TO DO — Please return, with no alterations, the lines below from the very first through the one that contains "- Deine Daten".

LISTED RECORDS —
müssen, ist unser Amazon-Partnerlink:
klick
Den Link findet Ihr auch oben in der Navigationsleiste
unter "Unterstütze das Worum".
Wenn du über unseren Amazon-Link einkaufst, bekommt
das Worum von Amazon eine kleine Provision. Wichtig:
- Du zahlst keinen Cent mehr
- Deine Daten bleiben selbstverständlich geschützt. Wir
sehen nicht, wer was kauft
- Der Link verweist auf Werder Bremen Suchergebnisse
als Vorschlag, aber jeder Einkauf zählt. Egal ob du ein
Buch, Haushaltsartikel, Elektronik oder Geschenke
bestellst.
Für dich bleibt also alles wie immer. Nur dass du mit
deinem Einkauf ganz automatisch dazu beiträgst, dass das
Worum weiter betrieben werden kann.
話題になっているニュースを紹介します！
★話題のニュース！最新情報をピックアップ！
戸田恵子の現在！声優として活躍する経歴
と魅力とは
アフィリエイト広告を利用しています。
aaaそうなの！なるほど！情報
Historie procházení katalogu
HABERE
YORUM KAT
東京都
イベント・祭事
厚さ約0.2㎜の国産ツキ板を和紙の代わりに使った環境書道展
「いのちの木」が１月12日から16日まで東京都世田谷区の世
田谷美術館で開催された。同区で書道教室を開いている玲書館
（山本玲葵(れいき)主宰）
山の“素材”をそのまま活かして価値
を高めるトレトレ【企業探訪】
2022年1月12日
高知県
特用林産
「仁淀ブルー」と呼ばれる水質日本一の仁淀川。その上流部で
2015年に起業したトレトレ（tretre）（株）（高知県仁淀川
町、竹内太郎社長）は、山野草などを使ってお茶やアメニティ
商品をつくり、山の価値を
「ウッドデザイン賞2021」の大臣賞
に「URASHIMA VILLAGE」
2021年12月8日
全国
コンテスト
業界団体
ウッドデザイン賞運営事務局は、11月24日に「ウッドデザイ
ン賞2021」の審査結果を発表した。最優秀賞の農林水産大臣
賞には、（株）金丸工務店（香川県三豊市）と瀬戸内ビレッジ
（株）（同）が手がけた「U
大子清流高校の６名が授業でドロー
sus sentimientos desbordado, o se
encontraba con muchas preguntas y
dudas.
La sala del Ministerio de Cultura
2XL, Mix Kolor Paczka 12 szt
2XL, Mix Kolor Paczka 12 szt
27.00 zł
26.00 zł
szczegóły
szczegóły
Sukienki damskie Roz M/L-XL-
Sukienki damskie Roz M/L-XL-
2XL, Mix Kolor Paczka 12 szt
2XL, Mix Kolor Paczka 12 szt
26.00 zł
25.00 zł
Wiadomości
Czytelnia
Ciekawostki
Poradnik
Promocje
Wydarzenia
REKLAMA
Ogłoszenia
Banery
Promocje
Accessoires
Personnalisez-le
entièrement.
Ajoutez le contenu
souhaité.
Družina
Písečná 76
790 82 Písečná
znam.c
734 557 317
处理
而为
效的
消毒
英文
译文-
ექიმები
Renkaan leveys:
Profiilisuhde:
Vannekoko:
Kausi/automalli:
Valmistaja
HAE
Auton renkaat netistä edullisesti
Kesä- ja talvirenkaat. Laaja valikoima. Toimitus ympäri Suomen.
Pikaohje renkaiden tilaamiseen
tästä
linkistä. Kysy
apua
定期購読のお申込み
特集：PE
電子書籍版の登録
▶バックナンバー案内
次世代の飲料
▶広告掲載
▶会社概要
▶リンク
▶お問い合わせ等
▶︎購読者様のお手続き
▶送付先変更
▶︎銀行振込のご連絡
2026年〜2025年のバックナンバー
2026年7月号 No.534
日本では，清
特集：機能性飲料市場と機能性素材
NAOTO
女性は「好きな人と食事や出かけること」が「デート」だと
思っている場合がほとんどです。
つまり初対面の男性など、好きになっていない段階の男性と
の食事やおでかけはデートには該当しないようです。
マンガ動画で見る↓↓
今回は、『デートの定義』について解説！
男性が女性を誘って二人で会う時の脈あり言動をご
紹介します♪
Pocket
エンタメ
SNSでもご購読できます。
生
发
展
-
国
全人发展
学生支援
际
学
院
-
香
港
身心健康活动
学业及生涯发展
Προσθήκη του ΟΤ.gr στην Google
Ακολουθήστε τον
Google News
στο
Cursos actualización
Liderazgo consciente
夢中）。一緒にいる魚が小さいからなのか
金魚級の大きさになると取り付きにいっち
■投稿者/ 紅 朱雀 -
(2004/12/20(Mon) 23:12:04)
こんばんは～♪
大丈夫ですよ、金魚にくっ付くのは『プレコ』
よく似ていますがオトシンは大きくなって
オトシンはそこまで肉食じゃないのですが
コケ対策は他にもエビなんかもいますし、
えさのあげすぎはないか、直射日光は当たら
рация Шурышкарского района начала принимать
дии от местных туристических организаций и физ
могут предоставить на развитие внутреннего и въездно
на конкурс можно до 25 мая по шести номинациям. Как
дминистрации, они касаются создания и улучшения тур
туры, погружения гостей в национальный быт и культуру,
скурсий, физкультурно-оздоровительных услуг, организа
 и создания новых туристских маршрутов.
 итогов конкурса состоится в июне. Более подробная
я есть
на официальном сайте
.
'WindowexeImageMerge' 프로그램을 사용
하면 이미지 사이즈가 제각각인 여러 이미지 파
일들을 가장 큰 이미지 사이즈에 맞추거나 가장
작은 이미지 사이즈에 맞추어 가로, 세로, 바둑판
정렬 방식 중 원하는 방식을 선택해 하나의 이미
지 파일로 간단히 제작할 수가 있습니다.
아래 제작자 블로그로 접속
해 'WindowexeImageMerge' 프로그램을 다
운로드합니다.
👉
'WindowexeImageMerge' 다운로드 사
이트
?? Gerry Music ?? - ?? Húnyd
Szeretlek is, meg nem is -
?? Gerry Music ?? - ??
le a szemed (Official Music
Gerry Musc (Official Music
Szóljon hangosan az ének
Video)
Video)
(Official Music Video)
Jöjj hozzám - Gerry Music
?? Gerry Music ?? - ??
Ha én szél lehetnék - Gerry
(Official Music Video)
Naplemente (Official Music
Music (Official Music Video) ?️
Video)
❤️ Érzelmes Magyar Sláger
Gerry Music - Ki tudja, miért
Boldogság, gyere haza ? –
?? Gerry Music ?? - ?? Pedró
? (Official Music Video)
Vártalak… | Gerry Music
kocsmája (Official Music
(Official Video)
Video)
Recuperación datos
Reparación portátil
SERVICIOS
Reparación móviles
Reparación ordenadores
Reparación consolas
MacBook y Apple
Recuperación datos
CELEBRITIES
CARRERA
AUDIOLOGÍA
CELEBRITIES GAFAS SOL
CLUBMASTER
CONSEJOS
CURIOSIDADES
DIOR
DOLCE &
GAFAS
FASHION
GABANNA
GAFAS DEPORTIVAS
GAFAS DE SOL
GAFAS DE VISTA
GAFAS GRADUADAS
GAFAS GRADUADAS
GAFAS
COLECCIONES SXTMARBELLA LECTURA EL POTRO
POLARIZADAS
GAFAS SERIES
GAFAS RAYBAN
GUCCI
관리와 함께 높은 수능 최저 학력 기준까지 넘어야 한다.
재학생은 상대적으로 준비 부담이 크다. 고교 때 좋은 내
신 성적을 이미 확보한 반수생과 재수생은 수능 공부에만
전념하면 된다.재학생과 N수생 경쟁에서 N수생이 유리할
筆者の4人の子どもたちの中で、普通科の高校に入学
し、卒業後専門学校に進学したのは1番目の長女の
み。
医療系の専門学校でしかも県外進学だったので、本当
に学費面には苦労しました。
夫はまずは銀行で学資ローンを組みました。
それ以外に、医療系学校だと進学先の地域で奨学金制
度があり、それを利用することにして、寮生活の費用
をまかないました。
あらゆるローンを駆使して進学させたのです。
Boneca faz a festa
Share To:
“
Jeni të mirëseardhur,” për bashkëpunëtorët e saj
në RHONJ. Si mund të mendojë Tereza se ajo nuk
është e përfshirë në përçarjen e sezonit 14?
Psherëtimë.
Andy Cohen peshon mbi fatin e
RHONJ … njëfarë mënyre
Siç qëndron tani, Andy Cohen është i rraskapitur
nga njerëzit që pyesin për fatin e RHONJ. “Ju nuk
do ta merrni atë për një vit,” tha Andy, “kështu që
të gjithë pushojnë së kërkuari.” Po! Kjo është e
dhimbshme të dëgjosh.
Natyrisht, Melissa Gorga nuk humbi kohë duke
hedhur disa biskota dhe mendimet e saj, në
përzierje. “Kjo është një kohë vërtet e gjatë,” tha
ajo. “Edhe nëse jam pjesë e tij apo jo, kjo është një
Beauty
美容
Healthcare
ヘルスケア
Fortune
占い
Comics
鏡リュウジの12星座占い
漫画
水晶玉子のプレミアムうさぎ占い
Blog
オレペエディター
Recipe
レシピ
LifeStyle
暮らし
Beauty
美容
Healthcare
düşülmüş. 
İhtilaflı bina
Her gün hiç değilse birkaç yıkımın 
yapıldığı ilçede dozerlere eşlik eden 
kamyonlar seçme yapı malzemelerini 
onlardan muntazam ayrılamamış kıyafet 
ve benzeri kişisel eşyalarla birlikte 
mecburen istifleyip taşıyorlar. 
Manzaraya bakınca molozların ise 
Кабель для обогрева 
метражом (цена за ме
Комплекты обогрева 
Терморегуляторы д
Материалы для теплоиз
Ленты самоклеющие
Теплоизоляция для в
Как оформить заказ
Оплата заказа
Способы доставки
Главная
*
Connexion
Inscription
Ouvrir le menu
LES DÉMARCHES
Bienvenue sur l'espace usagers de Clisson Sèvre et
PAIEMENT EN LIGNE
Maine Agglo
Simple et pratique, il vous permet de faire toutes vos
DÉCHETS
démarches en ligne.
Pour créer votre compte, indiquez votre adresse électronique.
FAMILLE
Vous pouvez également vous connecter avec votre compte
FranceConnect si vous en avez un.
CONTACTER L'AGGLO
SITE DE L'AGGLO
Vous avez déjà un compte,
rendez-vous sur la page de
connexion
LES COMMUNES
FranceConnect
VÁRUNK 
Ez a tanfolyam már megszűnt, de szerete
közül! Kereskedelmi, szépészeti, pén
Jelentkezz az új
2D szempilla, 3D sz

ANSWER TO THIS TASK —
müssen, ist unser Amazon-Partnerlink:
klick
Den Link findet Ihr auch oben in der Navigationsleiste
unter "Unterstütze das Worum".
Wenn du über unseren Amazon-Link einkaufst, bekommt
das Worum von Amazon eine kleine Provision. Wichtig:
- Du zahlst keinen Cent mehr
- Deine Daten bleiben selbstverständlich geschützt. Wir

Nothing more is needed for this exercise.